## Supplied data
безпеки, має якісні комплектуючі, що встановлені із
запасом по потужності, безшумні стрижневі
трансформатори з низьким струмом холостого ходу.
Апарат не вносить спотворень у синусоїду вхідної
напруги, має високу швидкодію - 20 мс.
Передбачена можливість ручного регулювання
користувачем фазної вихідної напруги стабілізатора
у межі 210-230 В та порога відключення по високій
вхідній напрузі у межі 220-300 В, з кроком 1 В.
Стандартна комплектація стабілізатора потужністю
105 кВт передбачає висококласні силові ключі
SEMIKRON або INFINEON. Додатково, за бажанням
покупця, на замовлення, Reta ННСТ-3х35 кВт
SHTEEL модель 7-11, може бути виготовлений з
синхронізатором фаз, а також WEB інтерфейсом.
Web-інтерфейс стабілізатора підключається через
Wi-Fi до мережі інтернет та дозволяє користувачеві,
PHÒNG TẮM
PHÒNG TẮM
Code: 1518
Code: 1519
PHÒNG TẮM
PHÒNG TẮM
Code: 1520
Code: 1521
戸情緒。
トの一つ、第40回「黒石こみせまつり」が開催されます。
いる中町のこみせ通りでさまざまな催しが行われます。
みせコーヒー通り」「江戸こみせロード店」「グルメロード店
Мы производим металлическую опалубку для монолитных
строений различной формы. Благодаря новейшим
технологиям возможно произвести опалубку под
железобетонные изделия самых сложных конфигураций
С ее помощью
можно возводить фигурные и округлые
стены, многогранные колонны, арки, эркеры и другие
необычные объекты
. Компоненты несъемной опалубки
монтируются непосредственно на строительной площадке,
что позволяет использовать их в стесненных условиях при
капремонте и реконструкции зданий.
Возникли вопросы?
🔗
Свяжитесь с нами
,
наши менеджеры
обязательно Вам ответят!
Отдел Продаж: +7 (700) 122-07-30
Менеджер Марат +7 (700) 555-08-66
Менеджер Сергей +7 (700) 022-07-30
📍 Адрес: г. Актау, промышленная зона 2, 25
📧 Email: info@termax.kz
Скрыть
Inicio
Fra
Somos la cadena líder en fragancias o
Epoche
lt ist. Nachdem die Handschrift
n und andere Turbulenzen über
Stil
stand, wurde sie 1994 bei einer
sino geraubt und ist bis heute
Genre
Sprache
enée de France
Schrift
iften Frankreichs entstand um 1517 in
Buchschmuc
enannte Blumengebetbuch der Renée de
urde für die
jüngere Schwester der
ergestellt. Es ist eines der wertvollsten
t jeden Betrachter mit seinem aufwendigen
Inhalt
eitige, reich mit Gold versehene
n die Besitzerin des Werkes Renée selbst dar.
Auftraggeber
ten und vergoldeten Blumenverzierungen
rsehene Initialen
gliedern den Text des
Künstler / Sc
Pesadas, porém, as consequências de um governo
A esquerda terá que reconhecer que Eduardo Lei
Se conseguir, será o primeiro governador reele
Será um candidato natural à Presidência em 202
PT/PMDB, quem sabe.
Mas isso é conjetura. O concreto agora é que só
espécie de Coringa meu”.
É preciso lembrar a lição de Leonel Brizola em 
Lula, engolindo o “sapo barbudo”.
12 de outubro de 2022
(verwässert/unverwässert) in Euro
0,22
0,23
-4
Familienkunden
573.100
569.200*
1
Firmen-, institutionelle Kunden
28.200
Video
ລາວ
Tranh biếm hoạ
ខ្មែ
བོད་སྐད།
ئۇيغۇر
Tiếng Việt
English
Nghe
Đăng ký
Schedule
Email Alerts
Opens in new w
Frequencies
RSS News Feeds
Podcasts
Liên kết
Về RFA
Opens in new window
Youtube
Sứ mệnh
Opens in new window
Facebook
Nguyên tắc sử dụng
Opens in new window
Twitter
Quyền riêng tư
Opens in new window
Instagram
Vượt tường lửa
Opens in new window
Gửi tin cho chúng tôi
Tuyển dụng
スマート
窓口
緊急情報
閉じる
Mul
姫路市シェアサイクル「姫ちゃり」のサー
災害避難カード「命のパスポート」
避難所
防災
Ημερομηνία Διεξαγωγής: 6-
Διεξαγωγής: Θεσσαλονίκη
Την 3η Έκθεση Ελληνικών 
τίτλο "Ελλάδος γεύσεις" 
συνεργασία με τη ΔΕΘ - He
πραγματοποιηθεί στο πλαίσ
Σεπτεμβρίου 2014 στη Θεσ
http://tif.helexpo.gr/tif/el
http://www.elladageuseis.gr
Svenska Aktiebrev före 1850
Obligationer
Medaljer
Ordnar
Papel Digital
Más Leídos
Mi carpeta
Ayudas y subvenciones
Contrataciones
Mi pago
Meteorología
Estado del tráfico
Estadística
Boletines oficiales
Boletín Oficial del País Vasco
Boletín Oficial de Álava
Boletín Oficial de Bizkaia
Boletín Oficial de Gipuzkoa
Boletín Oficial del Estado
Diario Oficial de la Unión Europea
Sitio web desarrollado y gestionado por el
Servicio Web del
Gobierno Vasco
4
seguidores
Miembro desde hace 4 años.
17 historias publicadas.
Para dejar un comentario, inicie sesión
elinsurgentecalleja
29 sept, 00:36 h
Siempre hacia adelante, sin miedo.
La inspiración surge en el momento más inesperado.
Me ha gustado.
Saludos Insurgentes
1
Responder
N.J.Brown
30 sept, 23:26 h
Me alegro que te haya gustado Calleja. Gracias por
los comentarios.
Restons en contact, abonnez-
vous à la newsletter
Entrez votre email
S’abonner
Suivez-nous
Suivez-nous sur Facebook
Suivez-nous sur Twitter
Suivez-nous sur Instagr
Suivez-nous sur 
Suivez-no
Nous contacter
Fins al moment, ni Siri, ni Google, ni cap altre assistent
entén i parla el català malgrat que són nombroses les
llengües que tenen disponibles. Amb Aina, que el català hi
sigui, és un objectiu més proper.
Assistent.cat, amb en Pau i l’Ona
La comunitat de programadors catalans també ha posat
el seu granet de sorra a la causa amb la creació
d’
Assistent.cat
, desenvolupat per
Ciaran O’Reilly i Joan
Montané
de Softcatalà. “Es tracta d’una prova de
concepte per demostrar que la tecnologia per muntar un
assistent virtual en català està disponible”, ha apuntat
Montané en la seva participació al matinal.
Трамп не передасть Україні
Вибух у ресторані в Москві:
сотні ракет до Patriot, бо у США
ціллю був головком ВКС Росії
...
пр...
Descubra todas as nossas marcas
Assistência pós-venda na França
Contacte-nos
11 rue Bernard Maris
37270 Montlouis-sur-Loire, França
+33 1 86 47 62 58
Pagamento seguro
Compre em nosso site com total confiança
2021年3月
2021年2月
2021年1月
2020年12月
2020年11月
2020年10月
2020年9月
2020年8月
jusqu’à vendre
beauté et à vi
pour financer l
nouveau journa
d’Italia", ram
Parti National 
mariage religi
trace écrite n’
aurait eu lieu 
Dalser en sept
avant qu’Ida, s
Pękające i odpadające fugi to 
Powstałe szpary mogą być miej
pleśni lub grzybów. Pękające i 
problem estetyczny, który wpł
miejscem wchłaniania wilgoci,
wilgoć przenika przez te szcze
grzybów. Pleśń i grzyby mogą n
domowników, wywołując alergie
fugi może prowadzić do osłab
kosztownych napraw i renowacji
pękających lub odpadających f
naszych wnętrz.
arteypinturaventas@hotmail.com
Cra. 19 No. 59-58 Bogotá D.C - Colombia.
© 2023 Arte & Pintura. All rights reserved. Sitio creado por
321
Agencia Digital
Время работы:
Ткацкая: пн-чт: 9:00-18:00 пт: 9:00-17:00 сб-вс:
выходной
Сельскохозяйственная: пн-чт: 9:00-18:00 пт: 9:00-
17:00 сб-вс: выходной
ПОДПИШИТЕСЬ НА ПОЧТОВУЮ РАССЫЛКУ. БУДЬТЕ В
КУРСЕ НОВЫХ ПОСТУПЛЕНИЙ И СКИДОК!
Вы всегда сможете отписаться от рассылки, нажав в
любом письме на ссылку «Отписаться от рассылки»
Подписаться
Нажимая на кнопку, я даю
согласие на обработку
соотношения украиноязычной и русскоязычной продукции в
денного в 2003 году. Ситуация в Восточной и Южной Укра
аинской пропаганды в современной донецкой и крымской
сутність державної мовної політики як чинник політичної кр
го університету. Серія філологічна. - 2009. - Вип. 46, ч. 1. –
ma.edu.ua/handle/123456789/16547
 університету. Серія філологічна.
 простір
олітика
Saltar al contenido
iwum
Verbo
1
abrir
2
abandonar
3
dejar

## How to complete this task
All lines from the beginning of the listing through the one with "вхідній напрузі у" are to be restated word for word, and only those.

## Exercise solution
безпеки, має якісні комплектуючі, що встановлені із
запасом по потужності, безшумні стрижневі
трансформатори з низьким струмом холостого ходу.
Апарат не вносить спотворень у синусоїду вхідної
напруги, має високу швидкодію - 20 мс.
Передбачена можливість ручного регулювання
користувачем фазної вихідної напруги стабілізатора
у межі 210-230 В та порога відключення по високій
вхідній напрузі у межі 220-300 В, з кроком 1 В.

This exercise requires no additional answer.